- PROBLEM REQUIREMENTS:
The expected output is the full data, repeated exactly, without pictures.

- EXCERPTED RECORDS:
#####
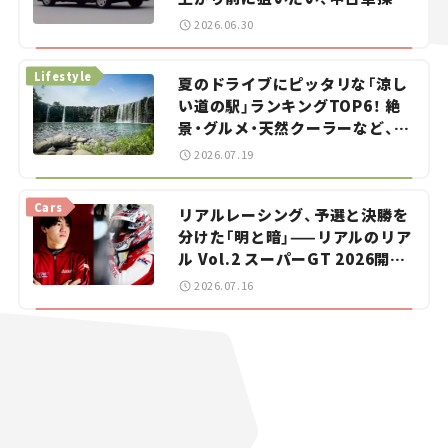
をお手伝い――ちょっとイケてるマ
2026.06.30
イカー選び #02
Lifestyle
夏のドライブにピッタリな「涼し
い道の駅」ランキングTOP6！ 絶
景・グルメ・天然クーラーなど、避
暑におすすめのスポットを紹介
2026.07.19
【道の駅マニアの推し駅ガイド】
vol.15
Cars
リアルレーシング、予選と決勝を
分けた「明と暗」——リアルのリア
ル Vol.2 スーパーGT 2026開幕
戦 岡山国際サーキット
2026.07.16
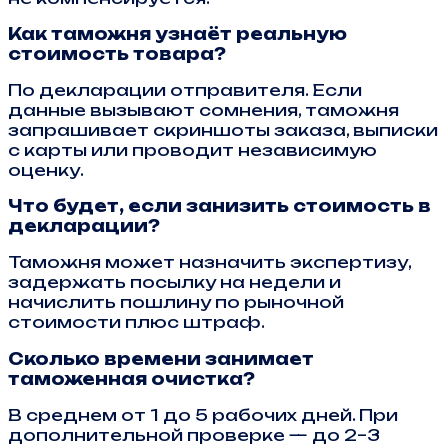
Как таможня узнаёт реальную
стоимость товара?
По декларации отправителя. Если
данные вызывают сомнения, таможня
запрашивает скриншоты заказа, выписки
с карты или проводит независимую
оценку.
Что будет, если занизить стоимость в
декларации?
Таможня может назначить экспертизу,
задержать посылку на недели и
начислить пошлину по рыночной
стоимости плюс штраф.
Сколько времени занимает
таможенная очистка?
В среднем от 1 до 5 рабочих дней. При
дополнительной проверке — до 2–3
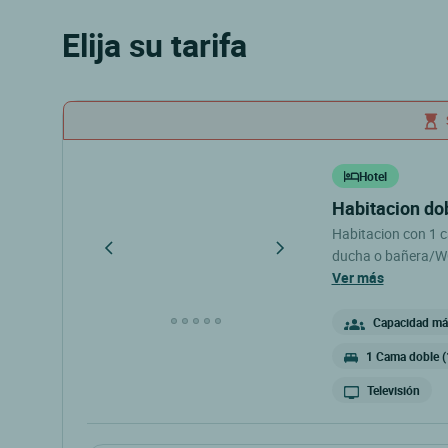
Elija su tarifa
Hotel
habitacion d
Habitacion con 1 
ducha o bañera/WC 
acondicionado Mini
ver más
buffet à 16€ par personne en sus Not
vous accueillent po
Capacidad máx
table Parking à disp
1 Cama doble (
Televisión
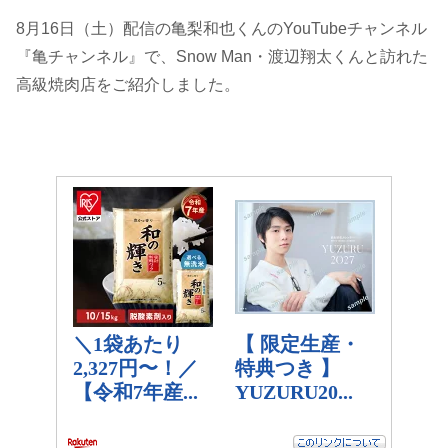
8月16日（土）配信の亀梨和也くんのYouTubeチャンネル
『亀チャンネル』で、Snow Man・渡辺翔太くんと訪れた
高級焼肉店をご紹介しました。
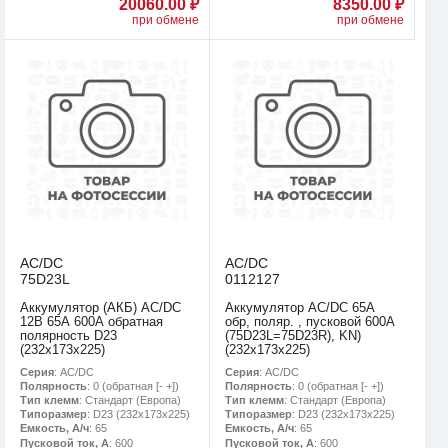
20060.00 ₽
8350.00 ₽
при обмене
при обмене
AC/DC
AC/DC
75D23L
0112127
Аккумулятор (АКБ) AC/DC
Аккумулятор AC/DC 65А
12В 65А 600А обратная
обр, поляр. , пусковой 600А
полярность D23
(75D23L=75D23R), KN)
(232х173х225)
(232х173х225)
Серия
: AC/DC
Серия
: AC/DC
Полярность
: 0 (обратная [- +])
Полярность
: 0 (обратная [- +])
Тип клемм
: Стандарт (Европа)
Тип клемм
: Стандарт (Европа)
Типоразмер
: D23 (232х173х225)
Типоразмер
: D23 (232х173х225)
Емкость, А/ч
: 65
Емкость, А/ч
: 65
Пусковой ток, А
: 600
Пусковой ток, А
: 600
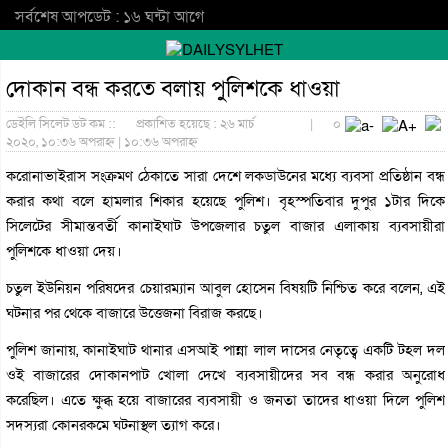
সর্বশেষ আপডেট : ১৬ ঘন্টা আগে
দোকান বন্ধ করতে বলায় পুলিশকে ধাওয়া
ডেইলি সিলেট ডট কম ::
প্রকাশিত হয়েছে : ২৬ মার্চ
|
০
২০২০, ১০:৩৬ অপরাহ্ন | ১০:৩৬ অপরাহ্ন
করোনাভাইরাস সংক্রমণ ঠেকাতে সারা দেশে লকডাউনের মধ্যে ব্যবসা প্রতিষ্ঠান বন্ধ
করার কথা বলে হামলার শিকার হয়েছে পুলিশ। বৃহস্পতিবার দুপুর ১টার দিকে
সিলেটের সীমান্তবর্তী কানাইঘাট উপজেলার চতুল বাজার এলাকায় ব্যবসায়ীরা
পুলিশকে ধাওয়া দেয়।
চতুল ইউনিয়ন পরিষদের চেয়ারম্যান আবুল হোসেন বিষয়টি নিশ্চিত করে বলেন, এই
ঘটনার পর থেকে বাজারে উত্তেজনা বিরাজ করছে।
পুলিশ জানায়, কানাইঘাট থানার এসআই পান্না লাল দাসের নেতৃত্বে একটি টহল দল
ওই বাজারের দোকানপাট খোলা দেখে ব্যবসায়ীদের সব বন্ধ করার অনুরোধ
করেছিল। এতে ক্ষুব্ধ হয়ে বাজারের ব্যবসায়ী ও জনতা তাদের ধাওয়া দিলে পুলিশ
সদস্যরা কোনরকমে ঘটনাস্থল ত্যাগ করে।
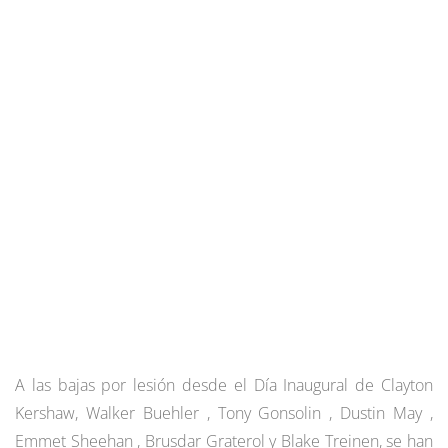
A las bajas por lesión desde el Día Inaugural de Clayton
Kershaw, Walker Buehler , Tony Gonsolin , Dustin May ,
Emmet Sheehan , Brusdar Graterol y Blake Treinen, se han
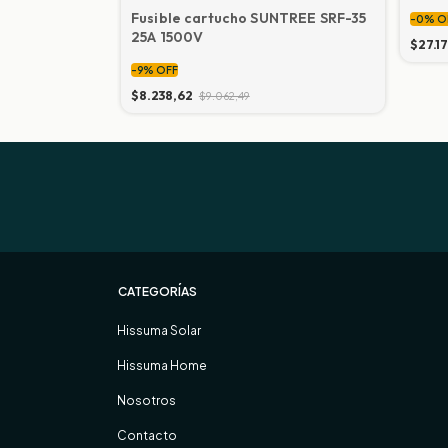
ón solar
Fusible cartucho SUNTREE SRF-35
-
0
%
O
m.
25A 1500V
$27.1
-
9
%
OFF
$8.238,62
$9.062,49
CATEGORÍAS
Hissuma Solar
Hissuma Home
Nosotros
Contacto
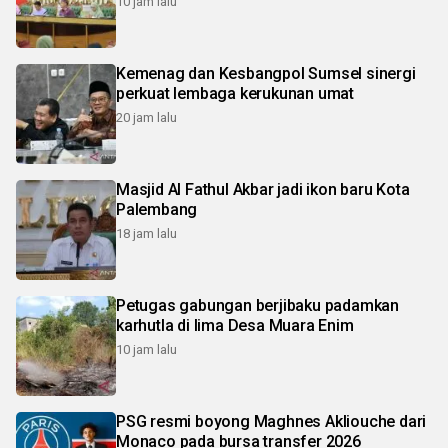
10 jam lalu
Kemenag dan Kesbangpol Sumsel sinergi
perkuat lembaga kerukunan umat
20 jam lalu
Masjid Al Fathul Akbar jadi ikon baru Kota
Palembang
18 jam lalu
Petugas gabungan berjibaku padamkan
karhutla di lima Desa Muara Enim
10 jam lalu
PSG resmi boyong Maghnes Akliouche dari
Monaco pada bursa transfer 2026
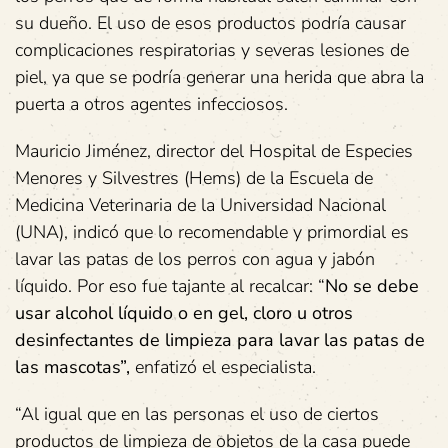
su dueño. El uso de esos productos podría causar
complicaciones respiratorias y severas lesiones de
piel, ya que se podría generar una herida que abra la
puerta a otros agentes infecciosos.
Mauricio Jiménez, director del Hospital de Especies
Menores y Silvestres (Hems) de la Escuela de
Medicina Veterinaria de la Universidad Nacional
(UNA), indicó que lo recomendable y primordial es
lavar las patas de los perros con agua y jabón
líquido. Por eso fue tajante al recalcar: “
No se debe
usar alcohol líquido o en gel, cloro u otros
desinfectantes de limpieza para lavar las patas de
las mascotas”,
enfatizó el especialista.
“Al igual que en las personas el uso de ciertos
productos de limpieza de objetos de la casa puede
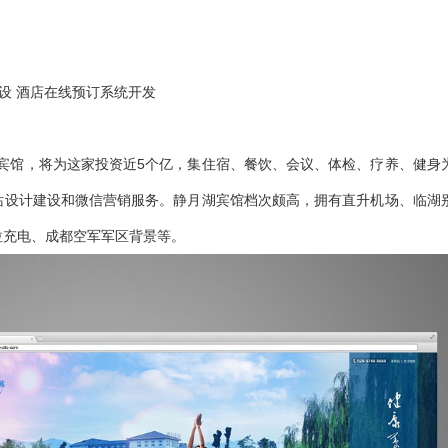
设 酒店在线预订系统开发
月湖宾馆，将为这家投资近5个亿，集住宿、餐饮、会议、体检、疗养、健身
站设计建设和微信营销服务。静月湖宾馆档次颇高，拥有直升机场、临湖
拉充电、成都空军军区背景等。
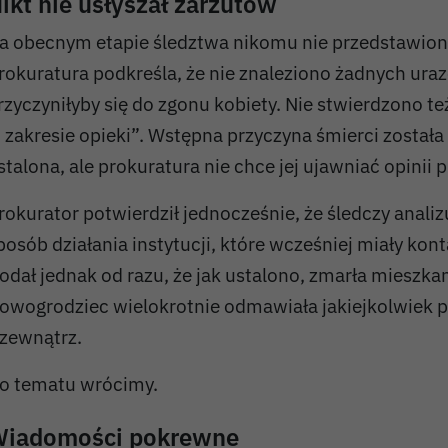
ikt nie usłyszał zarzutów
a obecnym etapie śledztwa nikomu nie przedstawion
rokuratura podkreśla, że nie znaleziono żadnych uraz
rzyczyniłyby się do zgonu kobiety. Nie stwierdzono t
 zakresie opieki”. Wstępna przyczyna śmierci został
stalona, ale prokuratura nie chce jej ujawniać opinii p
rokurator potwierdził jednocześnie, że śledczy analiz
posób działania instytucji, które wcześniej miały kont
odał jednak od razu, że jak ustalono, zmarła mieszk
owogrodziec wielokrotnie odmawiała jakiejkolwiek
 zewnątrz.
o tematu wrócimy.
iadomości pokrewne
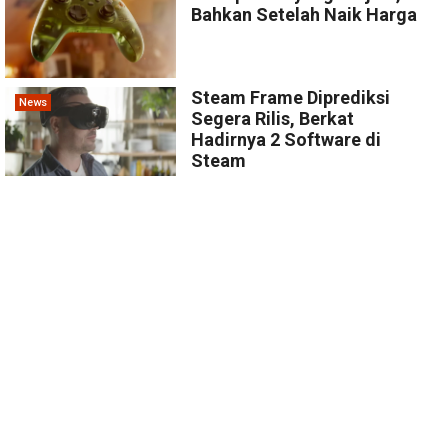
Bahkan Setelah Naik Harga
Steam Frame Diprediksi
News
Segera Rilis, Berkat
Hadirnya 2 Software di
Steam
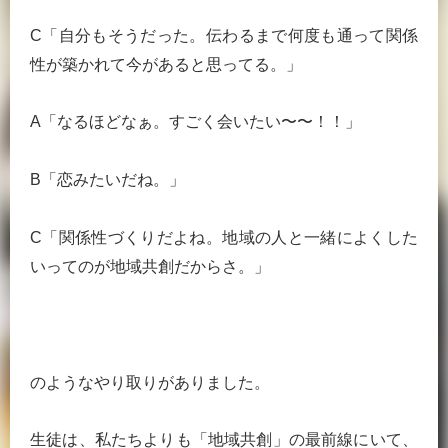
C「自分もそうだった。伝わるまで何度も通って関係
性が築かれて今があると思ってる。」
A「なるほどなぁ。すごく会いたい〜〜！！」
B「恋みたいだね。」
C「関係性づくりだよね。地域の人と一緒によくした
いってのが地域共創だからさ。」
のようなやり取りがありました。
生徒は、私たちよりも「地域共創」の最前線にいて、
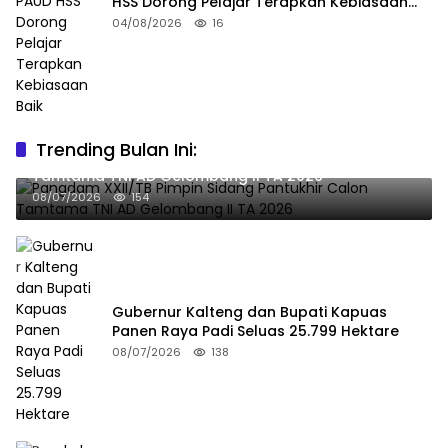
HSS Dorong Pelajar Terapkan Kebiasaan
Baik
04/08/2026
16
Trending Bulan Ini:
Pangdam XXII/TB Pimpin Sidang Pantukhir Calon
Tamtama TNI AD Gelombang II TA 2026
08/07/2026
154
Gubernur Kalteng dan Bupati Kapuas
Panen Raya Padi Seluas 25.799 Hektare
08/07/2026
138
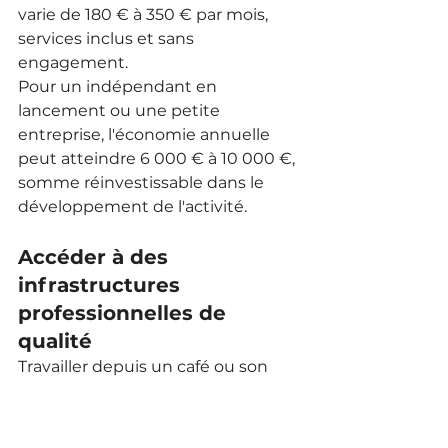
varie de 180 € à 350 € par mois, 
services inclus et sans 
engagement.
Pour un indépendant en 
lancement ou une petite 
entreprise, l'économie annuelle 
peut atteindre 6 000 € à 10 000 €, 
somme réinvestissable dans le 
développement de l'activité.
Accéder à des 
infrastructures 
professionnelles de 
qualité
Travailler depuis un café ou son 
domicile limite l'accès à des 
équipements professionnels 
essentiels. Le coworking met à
#####
- WRITTEN ANSWER:
をお手伝い――ちょっとイケてるマ
2026.06.30
イカー選び #02
Lifestyle
夏のドライブにピッタリな「涼し
い道の駅」ランキングTOP6！ 絶
景・グルメ・天然クーラーなど、避
暑におすすめのスポットを紹介
2026.07.19
【道の駅マニアの推し駅ガイド】
vol.15
Cars
リアルレーシング、予選と決勝を
分けた「明と暗」——リアルのリア
ル Vol.2 スーパーGT 2026開幕
戦 岡山国際サーキット
2026.07.16
Как таможня узнаёт реальную
стоимость товара?
По декларации отправителя. Если
данные вызывают сомнения, таможня
запрашивает скриншоты заказа, выписки
с карты или проводит независимую
оценку.
Что будет, если занизить стоимость в
декларации?
Таможня может назначить экспертизу,
задержать посылку на недели и
начислить пошлину по рыночной
стоимости плюс штраф.
Сколько времени занимает
таможенная очистка?
В среднем от 1 до 5 рабочих дней. При
дополнительной проверке — до 2–3
Elija su tarifa
Hotel
habitacion d
Habitacion con 1 
ducha o bañera/WC 
acondicionado Mini
ver más
buffet à 16€ par personne en sus Not
vous accueillent po
Capacidad máx
table Parking à disp
1 Cama doble (
Televisión
8月16日（土）配信の亀梨和也くんのYouTubeチャンネル
『亀チャンネル』で、Snow Man・渡辺翔太くんと訪れた
高級焼肉店をご紹介しました。
20060.00 ₽
8350.00 ₽
при обмене
при обмене
AC/DC
AC/DC
75D23L
0112127
Аккумулятор (АКБ) AC/DC
Аккумулятор AC/DC 65А
12В 65А 600А обратная
обр, поляр. , пусковой 600А
полярность D23
(75D23L=75D23R), KN)
(232х173х225)
(232х173х225)
Серия
: AC/DC
Серия
: AC/DC
Полярность
: 0 (обратная [- +])
Полярность
: 0 (обратная [- +])
Тип клемм
: Стандарт (Европа)
Тип клемм
: Стандарт (Европа)
Типоразмер
: D23 (232х173х225)
Типоразмер
: D23 (232х173х225)
Емкость, А/ч
: 65
Емкость, А/ч
: 65
Пусковой ток, А
: 600
Пусковой ток, А
: 600
সর্বশেষ আপডেট : ১৬ ঘন্টা আগে
দোকান বন্ধ করতে বলায় পুলিশকে ধাওয়া
ডেইলি সিলেট ডট কম ::
প্রকাশিত হয়েছে : ২৬ মার্চ
|
০
২০২০, ১০:৩৬ অপরাহ্ন | ১০:৩৬ অপরাহ্ন
করোনাভাইরাস সংক্রমণ ঠেকাতে সারা দেশে লকডাউনের মধ্যে ব্যবসা প্রতিষ্ঠান বন্ধ
করার কথা বলে হামলার শিকার হয়েছে পুলিশ। বৃহস্পতিবার দুপুর ১টার দিকে
সিলেটের সীমান্তবর্তী কানাইঘাট উপজেলার চতুল বাজার এলাকায় ব্যবসায়ীরা
পুলিশকে ধাওয়া দেয়।
চতুল ইউনিয়ন পরিষদের চেয়ারম্যান আবুল হোসেন বিষয়টি নিশ্চিত করে বলেন, এই
ঘটনার পর থেকে বাজারে উত্তেজনা বিরাজ করছে।
পুলিশ জানায়, কানাইঘাট থানার এসআই পান্না লাল দাসের নেতৃত্বে একটি টহল দল
ওই বাজারের দোকানপাট খোলা দেখে ব্যবসায়ীদের সব বন্ধ করার অনুরোধ
করেছিল। এতে ক্ষুব্ধ হয়ে বাজারের ব্যবসায়ী ও জনতা তাদের ধাওয়া দিলে পুলিশ
সদস্যরা কোনরকমে ঘটনাস্থল ত্যাগ করে।
A las bajas por lesión desde el Día Inaugural de Clayton
Kershaw, Walker Buehler , Tony Gonsolin , Dustin May ,
Emmet Sheehan , Brusdar Graterol y Blake Treinen, se han
ón solar
Fusible cartucho SUNTREE SRF-35
-
0
%
O
m.
25A 1500V
$27.1
-
9
%
OFF
$8.238,62
$9.062,49
CATEGORÍAS
Hissuma Solar
Hissuma Home
Nosotros
Contacto
10 jam lalu
Kemenag dan Kesbangpol Sumsel sinergi
perkuat lembaga kerukunan umat
20 jam lalu
Masjid Al Fathul Akbar jadi ikon baru Kota
Palembang
18 jam lalu
Petugas gabungan berjibaku padamkan
karhutla di lima Desa Muara Enim
10 jam lalu
PSG resmi boyong Maghnes Akliouche dari
Monaco pada bursa transfer 2026
su dueño. El uso de esos productos podría causar
complicaciones respiratorias y severas lesiones de
piel, ya que se podría generar una herida que abra la
puerta a otros agentes infecciosos.
Mauricio Jiménez, director del Hospital de Especies
Menores y Silvestres (Hems) de la Escuela de
Medicina Veterinaria de la Universidad Nacional
(UNA), indicó que lo recomendable y primordial es
lavar las patas de los perros con agua y jabón
líquido. Por eso fue tajante al recalcar: “
No se debe
usar alcohol líquido o en gel, cloro u otros
desinfectantes de limpieza para lavar las patas de
las mascotas”,
enfatizó el especialista.
“Al igual que en las personas el uso de ciertos
productos de limpieza de objetos de la casa puede
设 酒店在线预订系统开发
月湖宾馆，将为这家投资近5个亿，集住宿、餐饮、会议、体检、疗养、健身
站设计建设和微信营销服务。静月湖宾馆档次颇高，拥有直升机场、临湖
拉充电、成都空军军区背景等。
ikt nie usłyszał zarzutów
a obecnym etapie śledztwa nikomu nie przedstawion
rokuratura podkreśla, że nie znaleziono żadnych uraz
rzyczyniłyby się do zgonu kobiety. Nie stwierdzono t
 zakresie opieki”. Wstępna przyczyna śmierci został
stalona, ale prokuratura nie chce jej ujawniać opinii p
rokurator potwierdził jednocześnie, że śledczy analiz
posób działania instytucji, które wcześniej miały kont
odał jednak od razu, że jak ustalono, zmarła mieszk
owogrodziec wielokrotnie odmawiała jakiejkolwiek
 zewnątrz.
o tematu wrócimy.
iadomości pokrewne
Bahkan Setelah Naik Harga
Steam Frame Diprediksi
News
Segera Rilis, Berkat
Hadirnya 2 Software di
Steam
C「自分もそうだった。伝わるまで何度も通って関係
性が築かれて今があると思ってる。」
A「なるほどなぁ。すごく会いたい〜〜！！」
B「恋みたいだね。」
C「関係性づくりだよね。地域の人と一緒によくした
いってのが地域共創だからさ。」
のようなやり取りがありました。
生徒は、私たちよりも「地域共創」の最前線にいて、
HSS Dorong Pelajar Terapkan Kebiasaan
Baik
04/08/2026
16
Trending Bulan Ini:
Pangdam XXII/TB Pimpin Sidang Pantukhir Calon
Tamtama TNI AD Gelombang II TA 2026
08/07/2026
154
Gubernur Kalteng dan Bupati Kapuas
Panen Raya Padi Seluas 25.799 Hektare
08/07/2026
138
varie de 180 € à 350 € par mois, 
services inclus et sans 
engagement.
Pour un indépendant en 
lancement ou une petite 
entreprise, l'économie annuelle 
peut atteindre 6 000 € à 10 000 €, 
somme réinvestissable dans le 
développement de l'activité.
Accéder à des 
infrastructures 
professionnelles de 
qualité
Travailler depuis un café ou son 
domicile limite l'accès à des 
équipements professionnels 
essentiels. Le coworking met à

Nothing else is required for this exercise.